A recent notable practitioner was the rare-maps guy, who ripped off millions of dollars worth of maps from various libraries becaue a librarian dissed him once. Or something.

In this case, I expect you are right. It was either a crime of opportunity, and now some poor schmoe has a hot picture he can't possibly unload, and will have to try to ransom and get caught easily; or it was stolen on order for some rich bastard to keep in his vault to gloat over. I always wonder what happens when these geezers die. Do the heirs continue gloating? Or do they have to face the music and return the loot?

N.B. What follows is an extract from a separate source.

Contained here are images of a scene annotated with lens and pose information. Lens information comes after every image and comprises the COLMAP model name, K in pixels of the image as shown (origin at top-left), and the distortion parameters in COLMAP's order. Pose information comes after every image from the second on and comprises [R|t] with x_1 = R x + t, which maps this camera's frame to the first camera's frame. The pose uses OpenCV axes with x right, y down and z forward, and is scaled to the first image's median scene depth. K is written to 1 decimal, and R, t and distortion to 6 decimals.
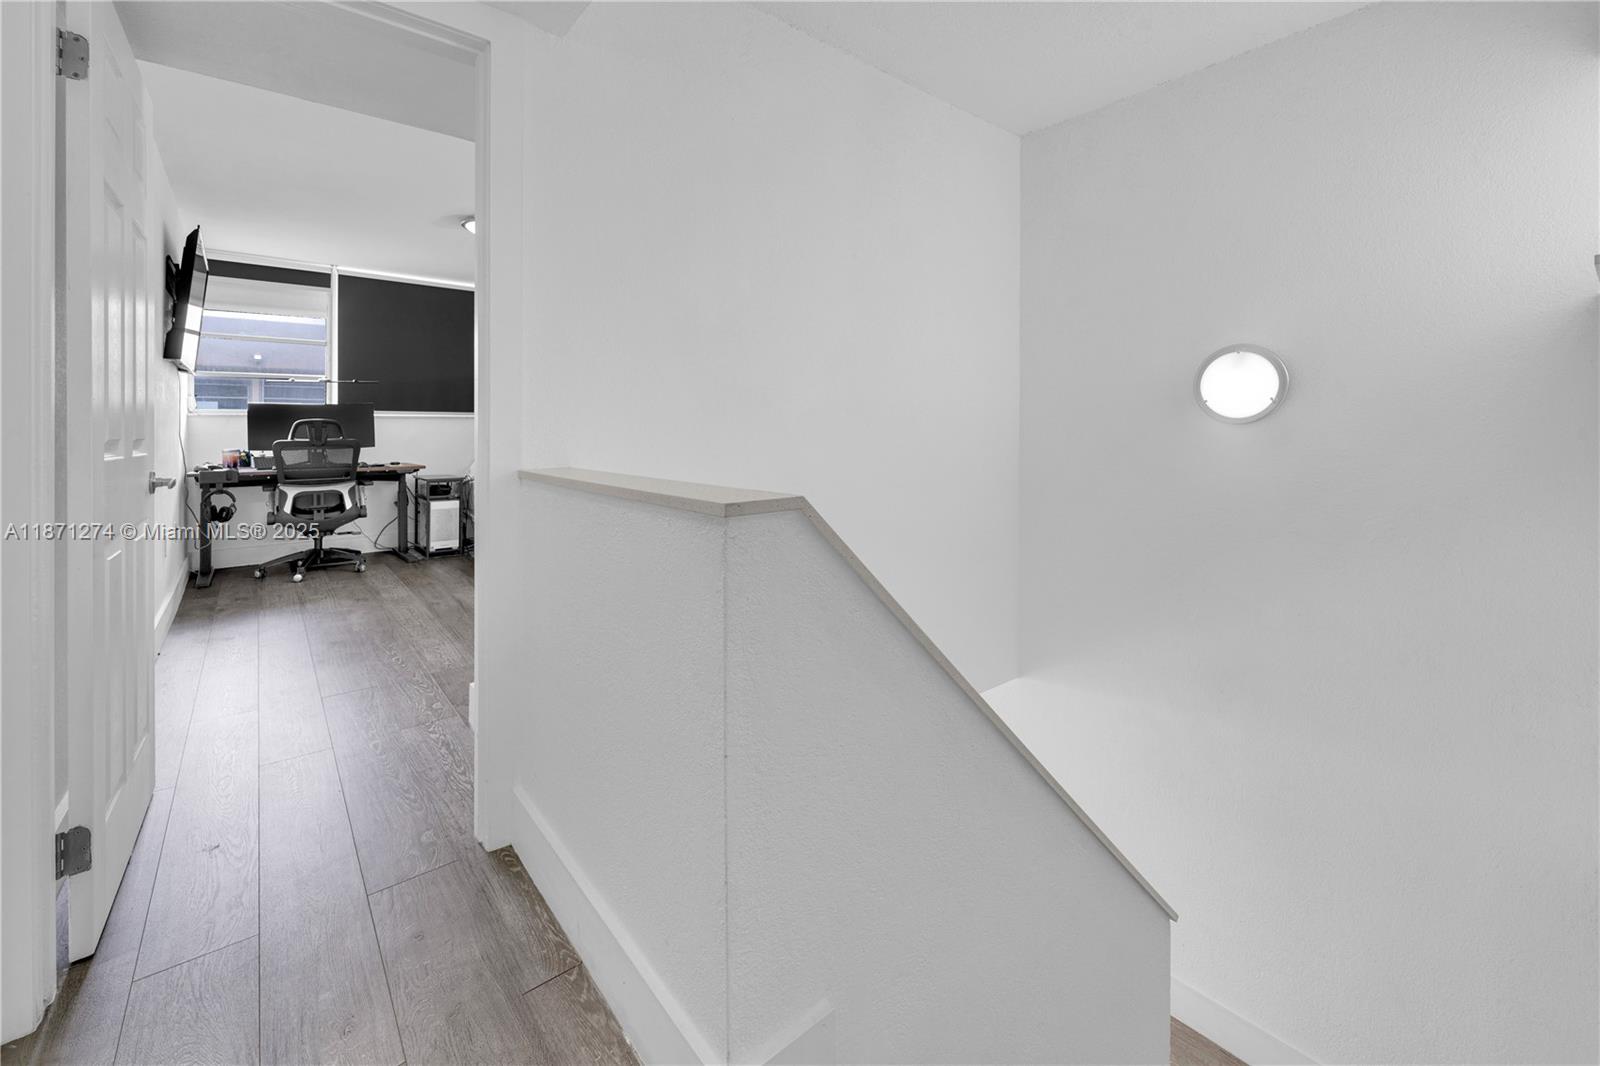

If I were them, I would rather admit Uncle Desmond was a thief and give back the swag than pay the inheritance tax on a fucking Goya.

Anonymous said...

One great film and one very good film (that i haven't seen, just going by its reputation) - is that all you guys got? I consider the bird as little more than a MacGuffin, anyway, but I'll give to you, ya bastard. Remember the other times they tried filming the Maltese Falcon? #1 wasn't much, and had a workmanlike director in Roy Del Ruth who is one of the better of the hack directors Warners had (he wasn't no artist). He could be good if the script was good, like in Blessed Event, but he didn't have a great star in this, the script wasn't very snappy, and for some reason even Bebe Daniels and Una Merkel couldn't make me care. #2, well, outside having Alison Skipworth as a very weird interpretation of Caspar Gutman as a curio, it wasn't much either. And the all-time worst Sam Spade character ever in Warren William. As I was watching it, all I could think was, "What the hell does this guy think he's playing?" Even having Bette Davis as Brigid O'Shaughnessy (NOT her name in the film, in fact none have their, er, canonical names, but the plot's the same) didn't make attempt #2 anything more than something to groan at. So they had to have three tries at the thing before they could get it right. Tells ya how hard it really is to make art theft into a good film.

Anonymous said...

Perhaps it was stolen for its aesthetic value alone. After all, Napoleon kept the Mona Lisa in his bathroom (true fucking story).